__ACTION ITEM__
Check every line of the entries below for the word "February", and copy the ones that have it.

-- DATA RECORDS follows --

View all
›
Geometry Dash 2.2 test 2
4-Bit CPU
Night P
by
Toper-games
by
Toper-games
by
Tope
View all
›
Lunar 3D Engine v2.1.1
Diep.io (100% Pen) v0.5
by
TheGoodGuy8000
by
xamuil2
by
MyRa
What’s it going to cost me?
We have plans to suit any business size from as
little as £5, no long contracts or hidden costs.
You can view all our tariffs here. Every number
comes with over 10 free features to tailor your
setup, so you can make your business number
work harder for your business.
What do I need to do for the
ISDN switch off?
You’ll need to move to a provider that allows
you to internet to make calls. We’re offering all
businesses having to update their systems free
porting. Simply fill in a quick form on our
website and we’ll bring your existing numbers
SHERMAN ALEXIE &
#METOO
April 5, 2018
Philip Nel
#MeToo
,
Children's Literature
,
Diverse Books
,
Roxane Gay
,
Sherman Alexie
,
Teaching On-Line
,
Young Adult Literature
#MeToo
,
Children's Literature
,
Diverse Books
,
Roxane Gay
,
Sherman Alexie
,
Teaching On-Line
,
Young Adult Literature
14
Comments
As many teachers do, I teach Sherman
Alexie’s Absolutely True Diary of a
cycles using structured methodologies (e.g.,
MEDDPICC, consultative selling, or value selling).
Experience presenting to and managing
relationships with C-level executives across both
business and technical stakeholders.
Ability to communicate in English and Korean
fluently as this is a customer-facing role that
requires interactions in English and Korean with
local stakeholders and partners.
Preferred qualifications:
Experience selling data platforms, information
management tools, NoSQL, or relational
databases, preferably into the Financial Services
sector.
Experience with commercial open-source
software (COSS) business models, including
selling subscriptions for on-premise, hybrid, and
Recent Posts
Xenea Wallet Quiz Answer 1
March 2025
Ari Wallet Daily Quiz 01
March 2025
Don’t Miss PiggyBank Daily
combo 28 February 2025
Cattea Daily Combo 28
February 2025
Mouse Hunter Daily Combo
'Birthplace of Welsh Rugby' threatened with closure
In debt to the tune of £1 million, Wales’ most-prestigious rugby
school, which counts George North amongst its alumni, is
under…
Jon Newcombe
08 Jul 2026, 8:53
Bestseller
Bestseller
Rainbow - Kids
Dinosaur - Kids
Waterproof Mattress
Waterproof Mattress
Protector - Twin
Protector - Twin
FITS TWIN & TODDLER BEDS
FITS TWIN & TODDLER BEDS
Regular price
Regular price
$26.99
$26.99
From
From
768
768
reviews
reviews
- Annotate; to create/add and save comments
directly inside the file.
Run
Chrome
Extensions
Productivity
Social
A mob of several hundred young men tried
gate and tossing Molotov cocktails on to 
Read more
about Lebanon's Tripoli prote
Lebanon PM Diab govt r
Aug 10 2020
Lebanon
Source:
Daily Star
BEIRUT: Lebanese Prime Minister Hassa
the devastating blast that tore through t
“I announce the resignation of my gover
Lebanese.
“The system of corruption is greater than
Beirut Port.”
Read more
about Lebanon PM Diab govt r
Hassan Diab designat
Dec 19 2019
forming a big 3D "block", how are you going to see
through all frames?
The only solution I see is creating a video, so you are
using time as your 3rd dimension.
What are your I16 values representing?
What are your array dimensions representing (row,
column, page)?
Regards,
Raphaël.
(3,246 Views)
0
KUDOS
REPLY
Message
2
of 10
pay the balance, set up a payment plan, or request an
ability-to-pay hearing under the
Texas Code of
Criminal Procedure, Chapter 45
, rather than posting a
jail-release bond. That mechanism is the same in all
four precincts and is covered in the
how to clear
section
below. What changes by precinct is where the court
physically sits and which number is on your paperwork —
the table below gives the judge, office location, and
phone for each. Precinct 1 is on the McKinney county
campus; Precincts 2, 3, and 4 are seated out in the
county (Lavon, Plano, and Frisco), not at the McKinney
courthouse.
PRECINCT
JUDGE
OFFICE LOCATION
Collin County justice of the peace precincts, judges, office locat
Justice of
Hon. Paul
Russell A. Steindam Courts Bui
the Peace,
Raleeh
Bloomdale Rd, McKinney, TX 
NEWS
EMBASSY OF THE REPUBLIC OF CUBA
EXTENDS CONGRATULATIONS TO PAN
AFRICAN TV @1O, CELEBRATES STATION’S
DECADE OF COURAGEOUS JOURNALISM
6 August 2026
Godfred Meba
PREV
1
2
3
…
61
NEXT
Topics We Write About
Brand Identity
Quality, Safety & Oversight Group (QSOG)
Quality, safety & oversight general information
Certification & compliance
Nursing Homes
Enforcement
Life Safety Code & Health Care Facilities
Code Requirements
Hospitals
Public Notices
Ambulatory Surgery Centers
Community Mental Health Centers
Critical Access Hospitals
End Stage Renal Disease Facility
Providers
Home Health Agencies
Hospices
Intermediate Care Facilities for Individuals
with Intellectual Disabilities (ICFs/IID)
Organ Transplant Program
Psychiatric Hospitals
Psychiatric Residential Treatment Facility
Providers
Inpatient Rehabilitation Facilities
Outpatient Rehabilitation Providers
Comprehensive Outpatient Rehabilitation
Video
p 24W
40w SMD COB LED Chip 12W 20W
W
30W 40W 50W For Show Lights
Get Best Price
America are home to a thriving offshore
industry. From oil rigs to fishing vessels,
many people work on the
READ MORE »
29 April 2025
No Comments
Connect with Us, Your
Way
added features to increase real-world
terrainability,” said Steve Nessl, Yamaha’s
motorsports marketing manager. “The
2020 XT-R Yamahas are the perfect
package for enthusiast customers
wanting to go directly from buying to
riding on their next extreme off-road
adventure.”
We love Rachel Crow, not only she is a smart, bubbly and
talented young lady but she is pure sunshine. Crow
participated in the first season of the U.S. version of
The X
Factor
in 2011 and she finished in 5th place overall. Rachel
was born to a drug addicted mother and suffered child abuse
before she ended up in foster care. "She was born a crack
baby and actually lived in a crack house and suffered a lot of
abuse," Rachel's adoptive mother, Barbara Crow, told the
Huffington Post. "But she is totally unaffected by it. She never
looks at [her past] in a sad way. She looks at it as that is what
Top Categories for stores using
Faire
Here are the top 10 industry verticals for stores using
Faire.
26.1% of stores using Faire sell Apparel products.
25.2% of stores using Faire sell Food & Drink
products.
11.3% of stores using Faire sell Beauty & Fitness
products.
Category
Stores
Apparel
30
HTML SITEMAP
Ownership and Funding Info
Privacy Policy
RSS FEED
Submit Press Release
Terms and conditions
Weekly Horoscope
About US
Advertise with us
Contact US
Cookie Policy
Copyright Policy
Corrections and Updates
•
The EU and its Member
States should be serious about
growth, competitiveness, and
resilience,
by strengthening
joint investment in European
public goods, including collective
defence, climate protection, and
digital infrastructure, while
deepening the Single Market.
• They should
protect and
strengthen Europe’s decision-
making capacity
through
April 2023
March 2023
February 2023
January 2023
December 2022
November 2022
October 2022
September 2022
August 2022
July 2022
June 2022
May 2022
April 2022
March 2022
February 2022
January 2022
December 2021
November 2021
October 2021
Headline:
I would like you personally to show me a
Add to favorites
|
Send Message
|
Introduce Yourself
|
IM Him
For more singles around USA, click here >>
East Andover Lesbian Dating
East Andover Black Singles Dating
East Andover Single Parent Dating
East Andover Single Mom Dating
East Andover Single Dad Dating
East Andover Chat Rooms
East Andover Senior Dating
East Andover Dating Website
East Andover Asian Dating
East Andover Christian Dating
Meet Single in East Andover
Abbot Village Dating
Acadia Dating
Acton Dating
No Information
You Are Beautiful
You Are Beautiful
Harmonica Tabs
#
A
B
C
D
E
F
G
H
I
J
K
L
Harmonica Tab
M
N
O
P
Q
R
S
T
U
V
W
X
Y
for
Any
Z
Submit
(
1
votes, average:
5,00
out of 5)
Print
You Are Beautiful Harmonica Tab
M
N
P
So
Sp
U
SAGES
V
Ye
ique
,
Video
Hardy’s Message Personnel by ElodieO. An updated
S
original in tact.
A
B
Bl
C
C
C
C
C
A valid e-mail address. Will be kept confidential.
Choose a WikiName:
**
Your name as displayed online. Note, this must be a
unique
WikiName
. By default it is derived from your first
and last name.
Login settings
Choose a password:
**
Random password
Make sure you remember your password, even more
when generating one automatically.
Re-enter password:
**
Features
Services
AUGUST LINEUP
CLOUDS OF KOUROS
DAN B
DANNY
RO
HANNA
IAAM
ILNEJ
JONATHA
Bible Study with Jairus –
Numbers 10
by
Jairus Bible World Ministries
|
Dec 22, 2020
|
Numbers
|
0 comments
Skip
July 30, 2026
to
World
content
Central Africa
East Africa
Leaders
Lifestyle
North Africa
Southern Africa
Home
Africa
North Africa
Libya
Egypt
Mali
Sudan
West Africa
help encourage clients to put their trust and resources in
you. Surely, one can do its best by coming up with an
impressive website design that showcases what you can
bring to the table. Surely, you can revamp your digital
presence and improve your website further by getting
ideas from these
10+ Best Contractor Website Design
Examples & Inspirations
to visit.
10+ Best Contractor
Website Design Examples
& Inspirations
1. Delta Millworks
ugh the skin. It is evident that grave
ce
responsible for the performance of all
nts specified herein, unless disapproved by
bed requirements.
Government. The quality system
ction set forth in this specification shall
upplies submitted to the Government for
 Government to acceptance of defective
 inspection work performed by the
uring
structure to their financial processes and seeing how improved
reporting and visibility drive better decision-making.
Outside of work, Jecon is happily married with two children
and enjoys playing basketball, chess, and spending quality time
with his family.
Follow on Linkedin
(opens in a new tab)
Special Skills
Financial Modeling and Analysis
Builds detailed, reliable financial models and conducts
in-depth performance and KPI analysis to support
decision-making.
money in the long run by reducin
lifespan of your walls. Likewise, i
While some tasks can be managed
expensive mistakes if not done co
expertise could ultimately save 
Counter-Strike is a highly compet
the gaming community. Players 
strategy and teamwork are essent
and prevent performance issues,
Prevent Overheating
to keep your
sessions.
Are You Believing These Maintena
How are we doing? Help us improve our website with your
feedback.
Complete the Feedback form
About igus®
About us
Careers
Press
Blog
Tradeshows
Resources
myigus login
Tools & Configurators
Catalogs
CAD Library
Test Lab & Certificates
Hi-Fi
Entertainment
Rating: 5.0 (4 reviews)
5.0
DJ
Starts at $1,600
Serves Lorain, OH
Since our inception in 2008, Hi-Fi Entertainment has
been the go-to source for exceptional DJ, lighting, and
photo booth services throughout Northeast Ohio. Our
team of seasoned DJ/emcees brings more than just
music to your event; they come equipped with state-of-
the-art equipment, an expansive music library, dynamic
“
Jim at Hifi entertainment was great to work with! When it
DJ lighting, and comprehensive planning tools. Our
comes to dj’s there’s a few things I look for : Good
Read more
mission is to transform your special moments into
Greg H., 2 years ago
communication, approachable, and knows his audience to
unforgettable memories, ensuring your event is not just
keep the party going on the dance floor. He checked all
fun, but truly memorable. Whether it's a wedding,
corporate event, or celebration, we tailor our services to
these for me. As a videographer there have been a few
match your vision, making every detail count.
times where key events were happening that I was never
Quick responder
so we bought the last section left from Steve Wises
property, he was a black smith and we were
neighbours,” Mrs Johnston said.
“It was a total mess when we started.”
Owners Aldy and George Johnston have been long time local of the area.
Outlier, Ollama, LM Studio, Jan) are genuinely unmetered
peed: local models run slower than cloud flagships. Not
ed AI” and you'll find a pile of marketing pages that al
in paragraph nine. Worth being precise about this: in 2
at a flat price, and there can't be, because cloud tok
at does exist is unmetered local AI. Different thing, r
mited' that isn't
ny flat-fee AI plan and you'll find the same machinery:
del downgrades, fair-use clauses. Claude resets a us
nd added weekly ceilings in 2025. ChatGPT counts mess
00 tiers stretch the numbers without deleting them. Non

-- DATA RECORDS concluded --

__ANSWER SECTION__
combo 28 February 2025
February 2025
February 2023
February 2022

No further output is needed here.